Rainier released the fork, letting the curtain fall back into place. “Actually, I have. There’s an odd sensation of the floor dropping out from under your feet in that moment when the lights go out. Then the lights come back on and you’re standing in a different room—or sitting on a different sofa, which is actually more unnerving. We never could figure out if she shifted the people or shifted the room.”

Surreal felt her jaw drop. Then she shook her head. Why was she surprised? Before she had shattered herself and her Jewels to save Kaeleer, there had been almost nothing Jaenelle couldn’t do.

Except basic Craft.

“Which do we try?” Rainier asked. “Door or window?”

Sage’s voice piped up behind them. “Lady Surreal? I need to pee.”

“Well,” Surreal said to Rainier, “unless you want to try holding her out the window, I guess we find out what’s behind the door.”

“He flinched.” Marian glanced at Daemonar to reassure herself that he was still more interested in the plate of food Draca had brought in for him than the adults in the room. Then she focused on the High Lord. “Lucivar flinched.

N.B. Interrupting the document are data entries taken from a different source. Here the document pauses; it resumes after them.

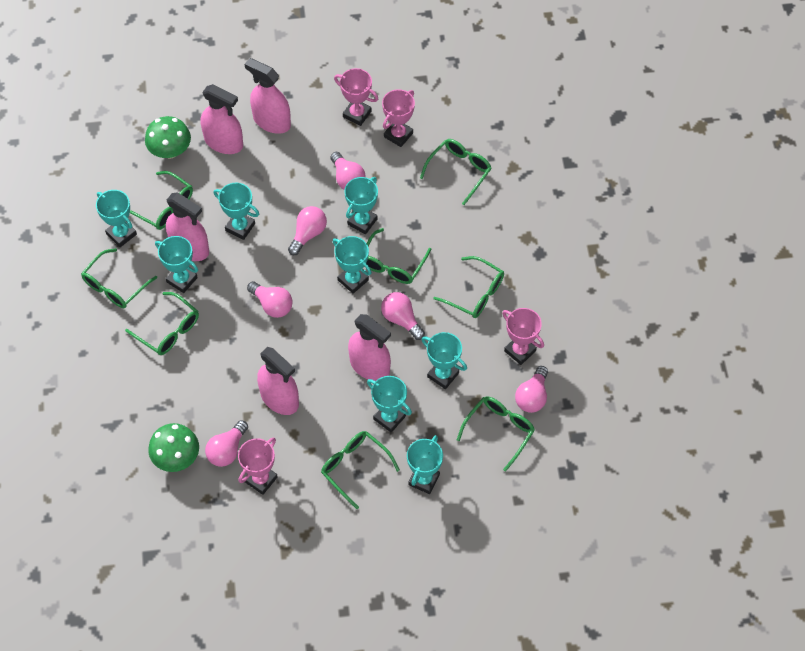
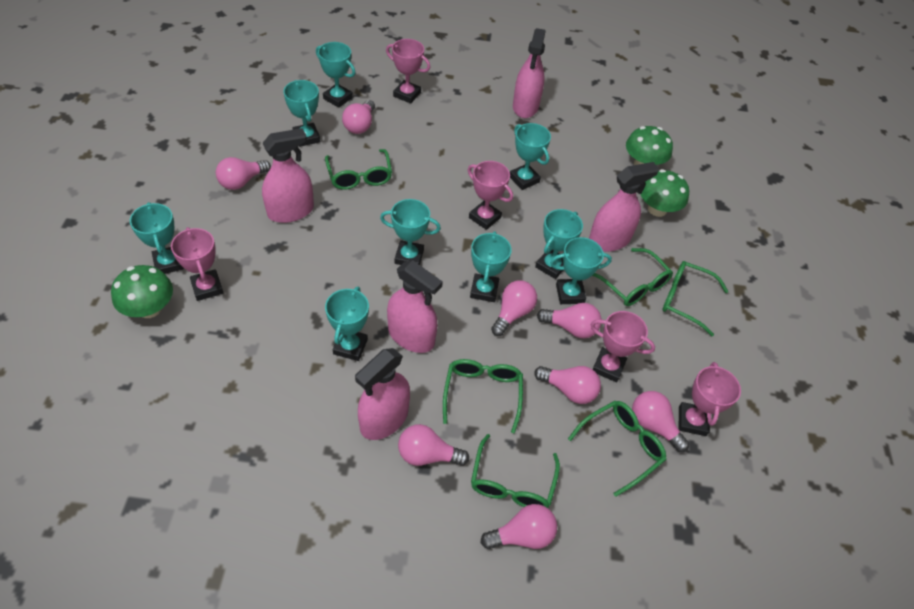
green glasses: [81,248,157,308] [125,292,199,355] [130,171,193,230] [321,431,400,509] [366,228,431,284] [420,139,492,205] [433,256,504,318] [457,396,535,472] = 8 -> [325,149,392,190] [443,359,523,433] [471,434,560,508] [568,401,667,497] [592,248,673,306] [663,261,729,336] = 6
green mushroom: [145,116,191,158] [148,423,199,472] = 2 -> [111,265,173,318] [626,126,673,165] [640,169,689,217] = 3
pink light bulb: [205,420,248,467] [247,281,293,318] [288,206,327,255] [330,152,366,190] [381,292,425,340] [515,366,548,413] = 6 -> [216,157,271,190] [342,100,375,134] [398,424,469,466] [480,504,557,549] [491,280,537,336] [534,366,601,404] [537,303,602,339] [632,391,689,452] = 8
pink trophy: [238,437,278,495] [334,68,378,126] [382,89,415,147] [502,308,544,365] = 4 -> [171,227,223,301] [386,39,430,104] [468,161,513,230] [591,311,655,382] [679,362,741,436] = 5
turquoise trophy: [96,190,137,247] [155,236,198,293] [214,183,259,240] [333,236,372,294] [344,177,378,235] [367,376,412,433] [407,435,443,494] [421,332,467,389] = 8 -> [130,202,184,274] [283,80,321,147] [316,42,356,108] [325,287,369,361] [380,199,441,265] [470,231,512,302] [510,123,551,190] [535,209,583,279] [550,237,612,304] = 9

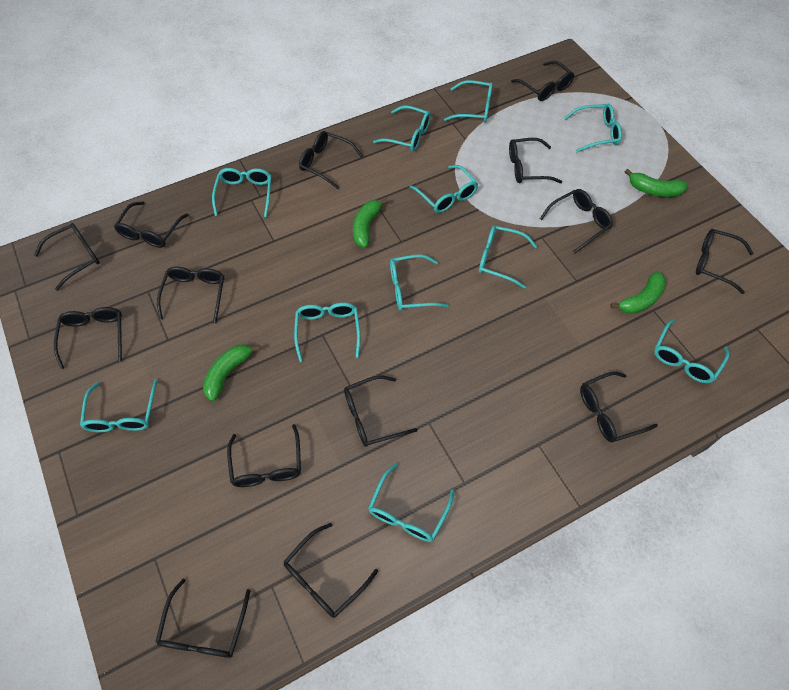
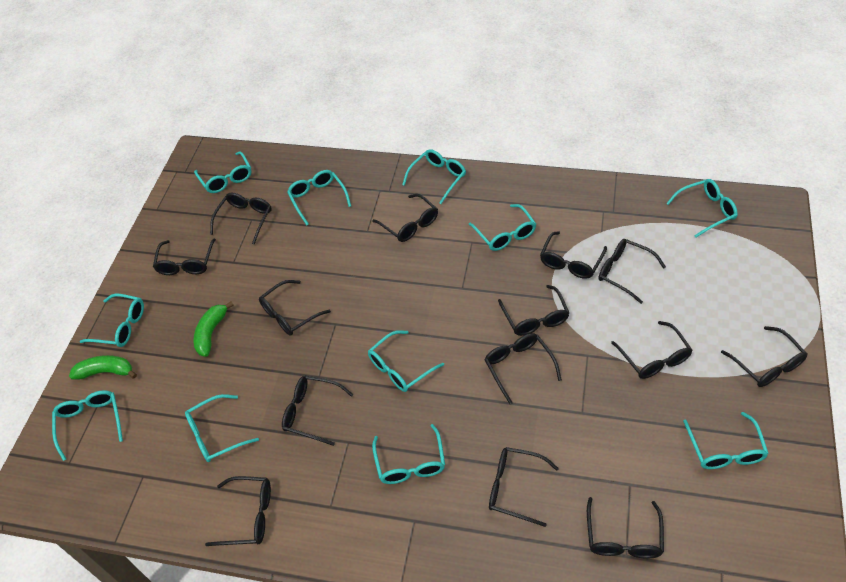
green banana: [203,344,260,401] [353,198,388,248] [610,271,666,314] [625,169,688,197] = 4 -> [69,355,137,380] [194,301,234,357] = 2

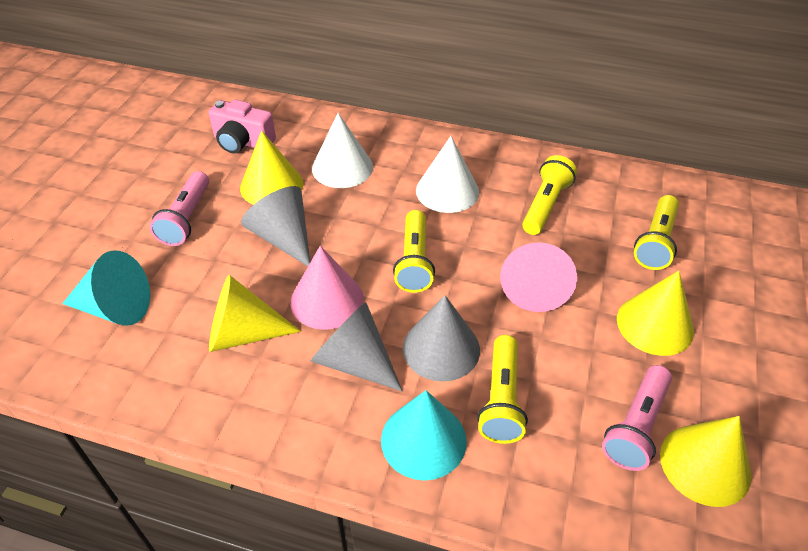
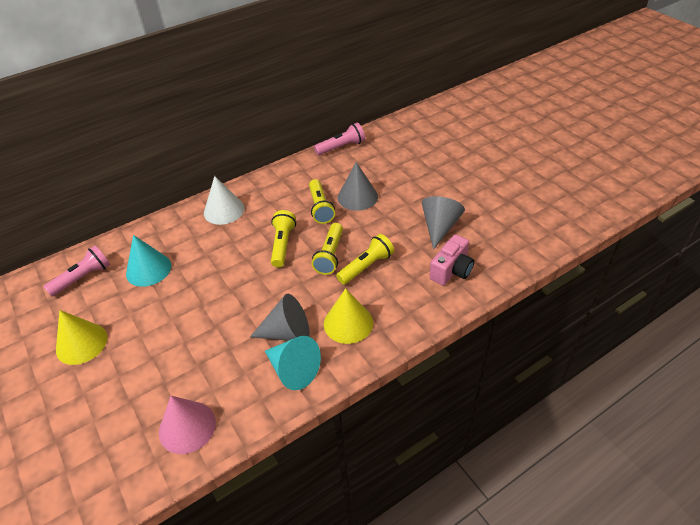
pink cone: [291,246,364,330] [500,242,577,312] = 2 -> [159,396,216,454] = 1
white cone: [312,113,373,188] [416,136,479,213] = 2 -> [204,176,245,225] = 1
yellow cone: [209,275,301,352] [240,130,303,205] [617,271,694,356] [660,416,751,507] = 4 -> [56,310,107,365] [324,288,373,344] = 2

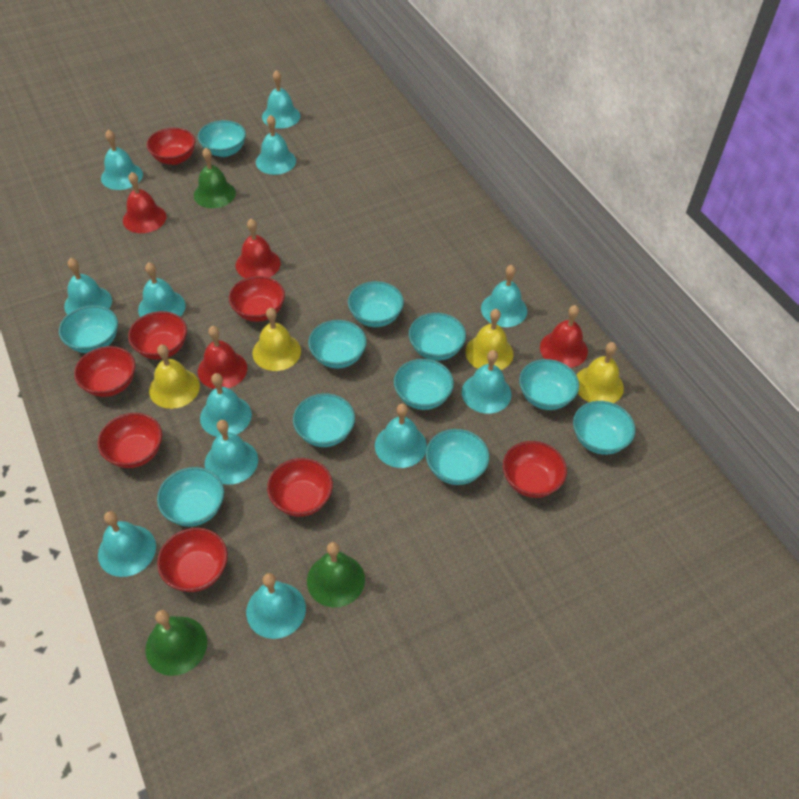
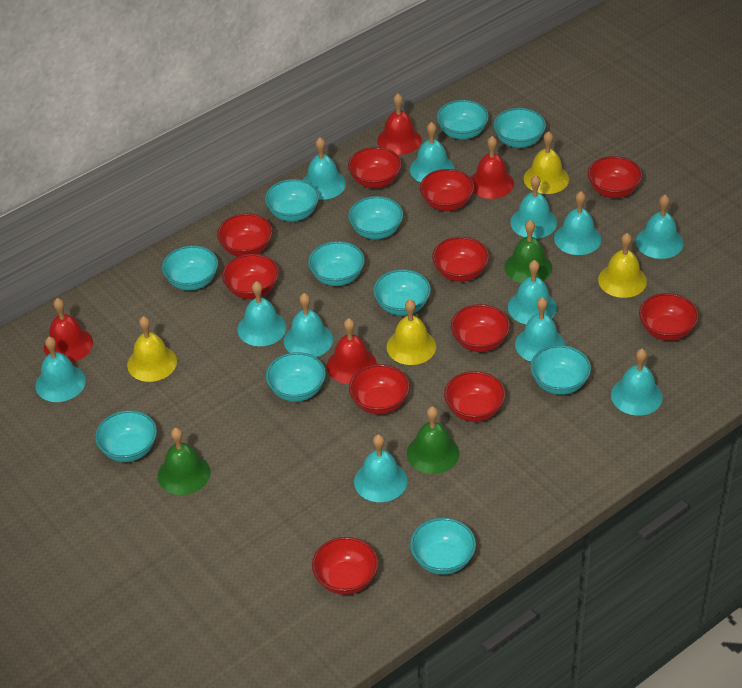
red bowl: [74,346,136,397] [97,413,162,468] [128,311,187,360] [146,128,195,165] [157,528,228,592] [229,276,285,322] [267,458,333,517] [503,441,567,498] = 8 -> [217,214,273,257] [222,254,279,299] [312,537,378,595] [348,147,401,188] [349,364,410,414] [420,169,474,211] [432,237,489,282] [444,371,505,422] [451,304,510,352] [588,156,642,198] [639,293,699,341] = 11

Saetan looked solemn and serious—if she could ignore the laughter lighting his gold eyes. “Darling, I heard you the first time. It’s the significance of the words that puzzles me.”

“He flinched.” Why couldn’t she get through to him?

“And this upsets you. Why?”

“Because…” Flustered, she pushed her hair back. How could she explain if he didn’t—or wouldn’t—understand?

A twitch of his lips. A hint of a smile.

“It’s a bit unnerving to realize you have power over such a powerful man, isn’t it?” Saetan asked.

Thank the Darkness, he did understand. “Yes. I wear the Purple Dusk. I shouldn’t have that kind of power over him.”

“Marian, you’re the woman he loves. There are very few things that can match that kind of power. Not even these.” He tapped the Black Jewel he wore over the tunic jacket.

“Would you have reacted like that?” Marian asked. “If you had missed an engagement your wife had wanted you to attend, would you have flinched?”

She bit her lip when she saw the look in his eyes and wished she could take back the words. Considering who his wife had been, it was a bad question.

“No,” he said. “I wouldn’t have. Not for her.” He took her face in his hands and kissed her forehead, a fatherly kiss washed in the sensuality that was inherent to the man. Then he added, “But if I had disappointed Sylvia by not remembering an engagement that I believed was important to her, then, yes, Marian, I would have flinched.”

Draca,

The High Lord must not leave the Keep. Do whatever is necessary to keep him there.

Sadi

Saetan handed the message back to Draca, then looked out the window and watched Marian playing with Daemonar in one of the Keep’s courtyards.

After a while he raised his left hand. Most days he didn’t think about that lost finger, but there were other days when he could still feel the moment when Hekatah put the blade against his skin.

“It’s one thing for a man to say he’s gotten old and has reached an age when it’s time to step aside for those who are younger and better able to stand on a battlefield. But it humbles a man to realize his sons think he’s too old.”

“You were harmed the lasst time, Ssaetan,” Draca said.

“Yes.” And it wasn’t just a finger that had been lost to Hekatah’s torture. Oh, he hadn’t lost anything else physically, but the damage to his body had been irreparable—and had weighed in his decision to step back from the living Realms.